Są starania, żeby tę sytuację zmienić?
Środowisko lekarzy od dawna walczy o program lekowy dla chorych na cukrzycowy obrzęk plamki. Stworzył go profesor Marek Rękas, konsultant krajowy w dziedzinie okulistyki. Czekamy na decyzję Ministerstwa Zdrowia.
Wielu pacjentów, w tym chorzy na raka, czeka na swoje programy lekowe, budżet jest ograniczony.

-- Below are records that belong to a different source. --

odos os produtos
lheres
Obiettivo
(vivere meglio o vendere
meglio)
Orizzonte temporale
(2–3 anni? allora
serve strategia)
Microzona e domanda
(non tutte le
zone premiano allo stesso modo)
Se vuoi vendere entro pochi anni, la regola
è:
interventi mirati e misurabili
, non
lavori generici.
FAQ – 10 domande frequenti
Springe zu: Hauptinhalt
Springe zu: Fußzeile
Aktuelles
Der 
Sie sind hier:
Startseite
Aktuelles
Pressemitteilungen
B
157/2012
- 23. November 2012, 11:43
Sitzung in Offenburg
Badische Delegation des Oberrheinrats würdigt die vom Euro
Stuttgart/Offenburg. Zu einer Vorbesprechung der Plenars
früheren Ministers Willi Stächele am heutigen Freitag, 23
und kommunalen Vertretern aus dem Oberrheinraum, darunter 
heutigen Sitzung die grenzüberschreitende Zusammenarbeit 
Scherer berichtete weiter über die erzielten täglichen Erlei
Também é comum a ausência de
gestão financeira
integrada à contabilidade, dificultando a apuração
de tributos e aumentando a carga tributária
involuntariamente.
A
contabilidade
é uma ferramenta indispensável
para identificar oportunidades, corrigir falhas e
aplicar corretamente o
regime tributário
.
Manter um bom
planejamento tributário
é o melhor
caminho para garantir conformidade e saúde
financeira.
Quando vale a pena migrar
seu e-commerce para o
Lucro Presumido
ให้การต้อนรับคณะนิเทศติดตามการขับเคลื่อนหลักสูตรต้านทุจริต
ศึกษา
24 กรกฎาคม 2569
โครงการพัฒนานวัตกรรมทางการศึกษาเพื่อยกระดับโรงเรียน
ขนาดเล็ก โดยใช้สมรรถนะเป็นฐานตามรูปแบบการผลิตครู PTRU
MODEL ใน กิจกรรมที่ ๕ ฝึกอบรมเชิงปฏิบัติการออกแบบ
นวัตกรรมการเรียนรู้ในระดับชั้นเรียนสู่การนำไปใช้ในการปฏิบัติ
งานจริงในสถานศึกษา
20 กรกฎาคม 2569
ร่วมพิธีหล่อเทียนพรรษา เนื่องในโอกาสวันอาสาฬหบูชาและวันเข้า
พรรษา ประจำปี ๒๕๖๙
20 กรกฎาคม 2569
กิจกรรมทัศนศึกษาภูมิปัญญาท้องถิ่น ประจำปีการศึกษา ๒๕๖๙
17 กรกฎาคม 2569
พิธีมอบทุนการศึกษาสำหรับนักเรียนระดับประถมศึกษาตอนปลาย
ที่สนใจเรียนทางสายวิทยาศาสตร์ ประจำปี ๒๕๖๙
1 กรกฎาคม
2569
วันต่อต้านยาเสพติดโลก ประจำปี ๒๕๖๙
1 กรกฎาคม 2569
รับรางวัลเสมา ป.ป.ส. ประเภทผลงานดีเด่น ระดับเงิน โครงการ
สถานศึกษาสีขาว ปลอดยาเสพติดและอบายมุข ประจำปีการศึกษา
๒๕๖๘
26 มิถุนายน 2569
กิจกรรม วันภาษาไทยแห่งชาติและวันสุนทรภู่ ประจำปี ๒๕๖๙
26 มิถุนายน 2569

Tak, ale trzeba brać pod uwagę, że utrata wzroku z powodu powikłań cukrzycowych jest bardziej kosztowna. Często zagrożone są nią osoby aktywne zawodowo, młode, które wypadają z rynku pracy i są skazane na pobieranie świadczeń społecznych. Leczenie ciężkiej postaci retinopatii też kosztuje. Przeprowadza się wikteroktomię, operację na siatkówce i ciele szklistym oka. To zabieg drogi i nie zawsze skuteczny. Lepiej i bezpieczniej dla pacjenta byłoby wydać te pieniądze na terapię, która chroni przed ciężką operacją i jest skuteczna. Chorzy po iniekcjach szybko wracają do normalnego życia, pracują, utrzymują rodziny, nawet prowadzą samochody. Są przypadki, kiedy powraca pełne stuprocentowe widzenie. Program lekowy to oszczędność, a nie wydatek dla państwa.